The area of defence has undergone profound changes in the space of a few years. While conflicts multiply in the “arc of instability” surrounding the European Union, NATO, which for now remains the pillar of Western defence, is experiencing strong tensions due to both the positions of the Trump administration (while awaiting the outcome of the presidential elections) and the actions of key members such as Turkey. At the same time, emerging security challenges, such as cybersecurity and energy security, are becoming increasingly important. This is indeed why the CSF has for long been developing a vision of the issue of “security” for the EU that takes into account its multiple dimensions; not only military defence, but also energy, “technological sovereignty” and the prevention of environmental risks.
The EU has been able to take important steps in the field of defence, starting with the launch of the EU Global Strategy in 2016, then of the European Defence Fund and “Permanent Structured Cooperation” (PESCO), involving 25 Member States. While Brexit has meant losing the UK’s military contribution, it has also helped the EU move forward on bold decisions where there had long been deadlock. Alongside this, the need to redefine relations with Russia in the medium-long term also requires new reflection on the security architecture on the European continent.
In 2021, the CSF will be further exploring issues related to both the development of joint military capabilities in the EU (starting from PESCO projects) and to the institutional and economic context in which this commitment must be placed. Among the most important issues are: military mobility in Europe, also with important infrastructural repercussions; the strengthening of the European Military Staff and the creation of a unified command, above all for the EU military (including executive) and civilian missions, with the permanent availability of European troops; the need for a unified approach to cybersecurity and against “hybrid” threats; the implementation of joint programs for a European defence industry (which fosters the creation of “European federal companies”), also in the light of the acceleration of military collaboration between France and Germany.
A key theme at the “institutional” level will be the relationship between the European defence nucleus and NATO, whose role remains central for the time being, albeit in a context of great uncertainty, because it is able to offer a structured operational framework. In any case, the problem will arise of the gradual organization of a “strategic autonomy” of European defence, endowed with a single fund (while the proposal for the European multiannual budget foresees a dangerous reduction in the funds allocated to “defence”), that does not compromise the possibility, in the medium-long term, of enlarging NATO and redesigning its mission while anchoring it to the United Nations. Europe should also explore the possibility of synergistically leveraging actors such as the Council of Europe and the Organization for Security and Cooperation in Europe (OSCE), which may enable institutionalized dialogue with Russia, a member of both.

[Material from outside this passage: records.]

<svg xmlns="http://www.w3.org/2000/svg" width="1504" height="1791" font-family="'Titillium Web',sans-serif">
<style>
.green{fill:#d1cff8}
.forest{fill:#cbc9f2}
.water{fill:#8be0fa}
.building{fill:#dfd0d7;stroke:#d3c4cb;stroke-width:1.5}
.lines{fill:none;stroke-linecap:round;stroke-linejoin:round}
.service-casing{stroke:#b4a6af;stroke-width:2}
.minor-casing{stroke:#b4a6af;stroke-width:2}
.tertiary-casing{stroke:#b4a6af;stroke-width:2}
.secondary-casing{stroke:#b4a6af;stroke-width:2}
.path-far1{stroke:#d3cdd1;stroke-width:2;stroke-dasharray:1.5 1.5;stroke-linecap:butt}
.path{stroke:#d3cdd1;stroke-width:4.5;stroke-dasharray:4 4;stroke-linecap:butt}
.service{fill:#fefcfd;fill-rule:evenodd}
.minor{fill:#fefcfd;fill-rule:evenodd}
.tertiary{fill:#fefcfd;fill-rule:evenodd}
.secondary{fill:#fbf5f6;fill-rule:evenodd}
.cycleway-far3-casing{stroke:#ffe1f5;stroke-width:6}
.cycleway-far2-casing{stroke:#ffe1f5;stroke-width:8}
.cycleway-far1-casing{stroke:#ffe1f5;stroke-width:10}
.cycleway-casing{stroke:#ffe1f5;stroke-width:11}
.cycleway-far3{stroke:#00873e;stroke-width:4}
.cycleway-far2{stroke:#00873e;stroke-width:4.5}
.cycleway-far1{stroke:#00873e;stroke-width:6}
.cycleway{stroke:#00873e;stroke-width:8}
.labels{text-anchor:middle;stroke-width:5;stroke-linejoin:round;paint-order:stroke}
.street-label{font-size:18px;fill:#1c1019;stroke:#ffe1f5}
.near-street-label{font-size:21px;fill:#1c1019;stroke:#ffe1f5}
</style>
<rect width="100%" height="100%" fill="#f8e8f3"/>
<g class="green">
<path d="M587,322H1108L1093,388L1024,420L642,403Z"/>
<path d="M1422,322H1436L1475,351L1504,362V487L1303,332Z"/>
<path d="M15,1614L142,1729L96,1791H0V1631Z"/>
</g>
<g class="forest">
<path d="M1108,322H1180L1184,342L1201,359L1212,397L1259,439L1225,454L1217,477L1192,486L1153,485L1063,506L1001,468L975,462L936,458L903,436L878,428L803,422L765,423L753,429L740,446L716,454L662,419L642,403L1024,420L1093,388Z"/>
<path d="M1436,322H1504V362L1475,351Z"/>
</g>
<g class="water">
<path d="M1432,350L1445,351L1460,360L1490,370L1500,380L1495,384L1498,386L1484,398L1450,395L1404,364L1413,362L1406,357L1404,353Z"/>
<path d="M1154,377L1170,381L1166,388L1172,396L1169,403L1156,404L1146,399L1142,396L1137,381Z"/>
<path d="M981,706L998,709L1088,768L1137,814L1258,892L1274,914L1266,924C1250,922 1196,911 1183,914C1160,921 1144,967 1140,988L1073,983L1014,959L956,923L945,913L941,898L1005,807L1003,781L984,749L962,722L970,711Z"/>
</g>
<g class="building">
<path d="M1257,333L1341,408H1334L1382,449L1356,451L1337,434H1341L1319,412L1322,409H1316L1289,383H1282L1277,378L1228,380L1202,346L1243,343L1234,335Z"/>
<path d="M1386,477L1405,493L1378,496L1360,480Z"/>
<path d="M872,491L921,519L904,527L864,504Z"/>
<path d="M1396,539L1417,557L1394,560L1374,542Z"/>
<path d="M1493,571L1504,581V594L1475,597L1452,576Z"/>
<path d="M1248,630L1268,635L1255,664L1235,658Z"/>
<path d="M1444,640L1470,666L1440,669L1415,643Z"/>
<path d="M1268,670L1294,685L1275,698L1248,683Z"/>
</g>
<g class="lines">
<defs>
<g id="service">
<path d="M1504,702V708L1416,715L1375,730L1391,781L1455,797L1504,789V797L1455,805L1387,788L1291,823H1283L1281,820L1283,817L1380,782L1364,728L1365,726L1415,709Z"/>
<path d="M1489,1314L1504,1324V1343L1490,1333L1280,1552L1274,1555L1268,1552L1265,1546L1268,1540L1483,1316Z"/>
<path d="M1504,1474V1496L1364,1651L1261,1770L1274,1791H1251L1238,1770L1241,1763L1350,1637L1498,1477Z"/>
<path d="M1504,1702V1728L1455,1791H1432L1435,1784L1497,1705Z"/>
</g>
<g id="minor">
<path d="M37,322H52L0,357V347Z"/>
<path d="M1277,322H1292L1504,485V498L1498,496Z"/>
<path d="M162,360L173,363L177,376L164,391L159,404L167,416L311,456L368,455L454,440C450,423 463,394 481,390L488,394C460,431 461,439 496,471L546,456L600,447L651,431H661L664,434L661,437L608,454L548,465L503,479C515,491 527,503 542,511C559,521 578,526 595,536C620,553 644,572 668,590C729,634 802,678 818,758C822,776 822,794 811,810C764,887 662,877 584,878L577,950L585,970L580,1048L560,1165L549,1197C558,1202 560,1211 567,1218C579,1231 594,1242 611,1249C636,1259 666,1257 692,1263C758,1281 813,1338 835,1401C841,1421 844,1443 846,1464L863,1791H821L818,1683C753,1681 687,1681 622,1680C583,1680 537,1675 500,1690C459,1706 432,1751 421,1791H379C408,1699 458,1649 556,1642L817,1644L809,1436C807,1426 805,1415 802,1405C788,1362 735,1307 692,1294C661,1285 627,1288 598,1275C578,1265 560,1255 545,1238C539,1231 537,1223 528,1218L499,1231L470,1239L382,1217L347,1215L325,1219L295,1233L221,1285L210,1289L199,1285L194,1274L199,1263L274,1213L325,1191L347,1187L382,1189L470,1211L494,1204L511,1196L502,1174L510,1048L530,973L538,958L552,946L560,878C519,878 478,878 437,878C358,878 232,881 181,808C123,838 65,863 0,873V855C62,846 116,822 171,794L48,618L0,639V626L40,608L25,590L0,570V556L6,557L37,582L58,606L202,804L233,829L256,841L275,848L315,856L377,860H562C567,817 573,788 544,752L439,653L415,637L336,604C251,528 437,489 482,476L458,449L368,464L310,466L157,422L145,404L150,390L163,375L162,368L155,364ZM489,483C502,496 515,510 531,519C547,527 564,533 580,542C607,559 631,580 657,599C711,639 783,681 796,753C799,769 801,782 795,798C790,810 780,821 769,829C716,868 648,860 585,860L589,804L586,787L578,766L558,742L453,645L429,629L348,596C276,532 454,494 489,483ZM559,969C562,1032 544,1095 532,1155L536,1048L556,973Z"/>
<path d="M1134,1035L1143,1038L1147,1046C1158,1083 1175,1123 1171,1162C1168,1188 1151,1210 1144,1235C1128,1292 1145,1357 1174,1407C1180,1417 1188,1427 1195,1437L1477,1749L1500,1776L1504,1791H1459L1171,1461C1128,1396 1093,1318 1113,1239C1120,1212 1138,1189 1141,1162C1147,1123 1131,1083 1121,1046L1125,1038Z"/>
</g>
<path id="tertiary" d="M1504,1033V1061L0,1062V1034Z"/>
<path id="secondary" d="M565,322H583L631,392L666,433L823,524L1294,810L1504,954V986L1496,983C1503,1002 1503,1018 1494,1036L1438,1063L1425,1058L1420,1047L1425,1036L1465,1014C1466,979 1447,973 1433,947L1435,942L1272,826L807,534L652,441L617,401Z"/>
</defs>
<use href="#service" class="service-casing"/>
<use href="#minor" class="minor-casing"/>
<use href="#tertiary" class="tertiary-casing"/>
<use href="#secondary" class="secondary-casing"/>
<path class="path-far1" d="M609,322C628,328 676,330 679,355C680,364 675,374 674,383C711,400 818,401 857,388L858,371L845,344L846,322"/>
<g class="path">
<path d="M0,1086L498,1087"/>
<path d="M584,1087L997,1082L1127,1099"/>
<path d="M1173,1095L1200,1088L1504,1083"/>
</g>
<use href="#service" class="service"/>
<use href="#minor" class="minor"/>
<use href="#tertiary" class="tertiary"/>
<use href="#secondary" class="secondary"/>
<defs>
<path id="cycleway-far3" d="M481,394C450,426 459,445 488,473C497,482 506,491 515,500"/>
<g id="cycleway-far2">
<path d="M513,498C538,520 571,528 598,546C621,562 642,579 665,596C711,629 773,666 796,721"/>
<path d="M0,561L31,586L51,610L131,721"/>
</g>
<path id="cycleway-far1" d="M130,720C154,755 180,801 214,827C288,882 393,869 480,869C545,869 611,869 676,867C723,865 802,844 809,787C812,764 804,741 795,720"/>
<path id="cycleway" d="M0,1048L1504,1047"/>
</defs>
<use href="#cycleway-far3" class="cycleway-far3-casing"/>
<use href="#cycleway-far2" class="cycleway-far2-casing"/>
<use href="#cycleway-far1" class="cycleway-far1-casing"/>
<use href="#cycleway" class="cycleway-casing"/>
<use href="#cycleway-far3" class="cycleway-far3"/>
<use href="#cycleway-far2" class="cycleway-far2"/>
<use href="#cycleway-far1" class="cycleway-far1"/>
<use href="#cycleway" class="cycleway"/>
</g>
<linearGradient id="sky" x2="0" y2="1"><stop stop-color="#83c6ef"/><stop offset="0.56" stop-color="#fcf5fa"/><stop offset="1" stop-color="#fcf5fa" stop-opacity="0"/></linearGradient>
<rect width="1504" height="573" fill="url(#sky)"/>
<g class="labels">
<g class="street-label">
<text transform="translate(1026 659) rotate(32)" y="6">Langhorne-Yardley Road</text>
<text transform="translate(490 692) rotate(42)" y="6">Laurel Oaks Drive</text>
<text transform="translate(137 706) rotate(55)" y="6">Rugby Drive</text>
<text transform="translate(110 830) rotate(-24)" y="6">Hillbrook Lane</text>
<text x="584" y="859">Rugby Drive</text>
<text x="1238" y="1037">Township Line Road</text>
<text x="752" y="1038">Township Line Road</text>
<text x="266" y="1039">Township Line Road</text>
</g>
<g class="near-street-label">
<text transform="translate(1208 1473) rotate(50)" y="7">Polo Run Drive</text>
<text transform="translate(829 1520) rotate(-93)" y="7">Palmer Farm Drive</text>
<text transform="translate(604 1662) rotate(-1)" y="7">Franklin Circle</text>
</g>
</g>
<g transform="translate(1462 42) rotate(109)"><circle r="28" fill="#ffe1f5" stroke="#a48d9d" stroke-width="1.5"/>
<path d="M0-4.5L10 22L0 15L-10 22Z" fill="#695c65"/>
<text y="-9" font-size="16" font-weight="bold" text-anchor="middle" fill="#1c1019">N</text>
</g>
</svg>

The CSF will continue to support actions aimed at enhancing the strong competences that the city of Turin has in high-level military training; a key element (as also shown by the experience in the US) for the creation of integrated military forces at the European level. In this regard, the reference actor is the Interdepartmental University School of Strategic Sciences (SUISS), which acts as a bridge between the University of Turin and the Italian Training Command and Application School of the Army.